Zehn Tage ist es jetzt her, dass ich Boyhood gesehen habe. Und immer noch schieben sich Bilder aus dem Film in meinen Nichtfilmalltag, muss ich lächeln, weil wieder eine Erinnerung hochkommt, rumort ein gar nicht so böse gemeinter Satz in mir, als wäre er meinem Leben passiert. Ich bin im Kino nie ein wahnsinnig analytischer Mensch gewesen, aber so nahe wie Boyhood ist mir selten ein Film gegangen.
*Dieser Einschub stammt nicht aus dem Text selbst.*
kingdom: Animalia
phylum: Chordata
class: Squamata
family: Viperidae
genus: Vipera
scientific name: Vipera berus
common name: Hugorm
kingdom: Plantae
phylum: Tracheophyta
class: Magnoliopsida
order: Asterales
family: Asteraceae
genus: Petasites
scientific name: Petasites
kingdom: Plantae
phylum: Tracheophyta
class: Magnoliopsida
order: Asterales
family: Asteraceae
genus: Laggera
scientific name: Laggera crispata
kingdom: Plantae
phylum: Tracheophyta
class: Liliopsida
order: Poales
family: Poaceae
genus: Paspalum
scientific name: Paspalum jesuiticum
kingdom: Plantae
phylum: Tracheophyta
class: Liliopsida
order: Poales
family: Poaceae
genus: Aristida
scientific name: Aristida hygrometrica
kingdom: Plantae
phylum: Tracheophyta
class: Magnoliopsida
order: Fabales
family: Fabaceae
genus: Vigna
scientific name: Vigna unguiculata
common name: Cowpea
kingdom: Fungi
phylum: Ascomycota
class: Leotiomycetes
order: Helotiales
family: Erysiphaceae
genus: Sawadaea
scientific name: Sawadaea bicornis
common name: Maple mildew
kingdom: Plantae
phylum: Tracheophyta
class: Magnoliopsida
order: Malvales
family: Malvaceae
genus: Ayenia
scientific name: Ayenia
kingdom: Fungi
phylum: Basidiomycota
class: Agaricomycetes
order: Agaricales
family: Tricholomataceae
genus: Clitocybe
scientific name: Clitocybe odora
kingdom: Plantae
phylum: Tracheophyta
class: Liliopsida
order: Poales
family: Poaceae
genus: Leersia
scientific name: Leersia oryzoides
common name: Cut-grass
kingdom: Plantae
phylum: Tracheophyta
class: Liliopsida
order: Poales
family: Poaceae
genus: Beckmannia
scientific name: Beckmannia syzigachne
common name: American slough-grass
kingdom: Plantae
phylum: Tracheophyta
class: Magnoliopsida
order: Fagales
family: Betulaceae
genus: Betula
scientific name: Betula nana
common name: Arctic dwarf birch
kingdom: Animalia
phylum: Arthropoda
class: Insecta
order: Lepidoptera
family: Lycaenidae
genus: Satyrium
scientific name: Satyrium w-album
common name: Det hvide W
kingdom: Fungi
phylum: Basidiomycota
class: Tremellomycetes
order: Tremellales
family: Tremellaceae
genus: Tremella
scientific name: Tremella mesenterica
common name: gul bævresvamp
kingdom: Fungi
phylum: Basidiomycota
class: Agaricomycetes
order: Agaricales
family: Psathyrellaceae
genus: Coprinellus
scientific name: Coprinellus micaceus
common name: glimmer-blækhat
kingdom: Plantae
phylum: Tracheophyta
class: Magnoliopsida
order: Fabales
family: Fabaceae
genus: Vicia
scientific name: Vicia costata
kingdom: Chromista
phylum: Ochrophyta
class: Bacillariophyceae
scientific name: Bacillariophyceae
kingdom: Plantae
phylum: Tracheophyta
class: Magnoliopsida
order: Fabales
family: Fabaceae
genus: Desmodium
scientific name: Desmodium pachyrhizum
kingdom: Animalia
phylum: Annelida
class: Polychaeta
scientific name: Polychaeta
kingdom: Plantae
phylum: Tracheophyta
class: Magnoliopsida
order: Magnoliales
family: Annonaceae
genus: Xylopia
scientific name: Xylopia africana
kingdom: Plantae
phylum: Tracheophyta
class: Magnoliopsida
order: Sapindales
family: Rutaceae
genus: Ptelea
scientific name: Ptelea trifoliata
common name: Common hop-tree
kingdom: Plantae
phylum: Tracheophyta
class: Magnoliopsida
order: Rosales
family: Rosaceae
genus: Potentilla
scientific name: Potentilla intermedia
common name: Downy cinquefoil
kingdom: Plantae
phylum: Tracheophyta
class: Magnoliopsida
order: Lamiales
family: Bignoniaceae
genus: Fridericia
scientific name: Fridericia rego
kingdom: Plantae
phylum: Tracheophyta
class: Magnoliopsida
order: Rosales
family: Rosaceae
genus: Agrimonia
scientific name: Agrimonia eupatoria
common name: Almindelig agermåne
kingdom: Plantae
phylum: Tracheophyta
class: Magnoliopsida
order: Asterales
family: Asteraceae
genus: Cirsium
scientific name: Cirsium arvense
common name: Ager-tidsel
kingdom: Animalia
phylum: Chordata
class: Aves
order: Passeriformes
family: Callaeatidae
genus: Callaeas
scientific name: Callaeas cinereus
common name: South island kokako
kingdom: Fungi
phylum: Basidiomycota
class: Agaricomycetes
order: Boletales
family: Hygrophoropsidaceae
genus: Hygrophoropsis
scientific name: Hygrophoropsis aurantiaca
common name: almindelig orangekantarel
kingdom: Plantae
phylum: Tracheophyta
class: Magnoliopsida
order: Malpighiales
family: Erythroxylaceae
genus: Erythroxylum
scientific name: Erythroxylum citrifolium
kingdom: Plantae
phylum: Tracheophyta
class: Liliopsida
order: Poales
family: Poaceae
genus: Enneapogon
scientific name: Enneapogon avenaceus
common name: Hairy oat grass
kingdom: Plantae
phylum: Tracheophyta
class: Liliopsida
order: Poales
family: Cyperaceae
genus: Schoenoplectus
Das liegt wahrscheinlich daran, dass er ein großartiger, warmherziger, virtuos geschriebener und gespielter Film ist – aber dass er sich so verhakt, liegt wahrscheinlich eher daran, dass er auch ein Nicht-Film ist, dass man, während man im Kinosessel sitzt und der Freundin ins Ohr flüstert, dass dieser Film bitte nie zu Ende gehen darf, auch dem Leben selbst zusieht.

Dem Älterwerden, Größerwerden, Erwachsenwerden, Anderswerden, noch Älterwerden, dem Wachsen an der Zeit, dem Verletztwerden durch die Zeit. Die Schauspieler, die das so toll spielen, werden im Verlauf der gut zweieinhalb Stunden, die Boyhood dauert, ja tatsächlich zwölf Jahre älter. Aus einem sechsjährigen Jungen wird ein 18-Jähriger, der von zu Hause auszieht. Aus seiner achtjährigen Schwester eine junge Frau. Aus einer jungen Mutter eine geschiedene Frau, der die Liebe zwar weh getan hat, die aber trotzdem entschieden weiterliebt. Aus einem jungen, sich gegen das Solidesein wehrenden Vater einer, der doch noch die Kurve kriegt. Dieses Älter- und Anderswerden ist es, was an Richard Linklaters Film nicht nur Film, sondern Leben ist. Was einem sofort alle möglichen Fragen in den Kopf und ins Herz treibt: Wie wird mein Kind sein, in zwölf Jahren? Wie werde ich sein, in zwölf Jahren? Wie kann die Zeit bloß so schnell vergehen? Wo ist die Pausetaste, wenn man sie braucht? Wie kriegt man es hin, sich nicht kleinkriegen zu lassen? Und wie schafft man es, den Moment öfter mal im Moment zu sehen, statt später, hinterher, beim Zurückschauen?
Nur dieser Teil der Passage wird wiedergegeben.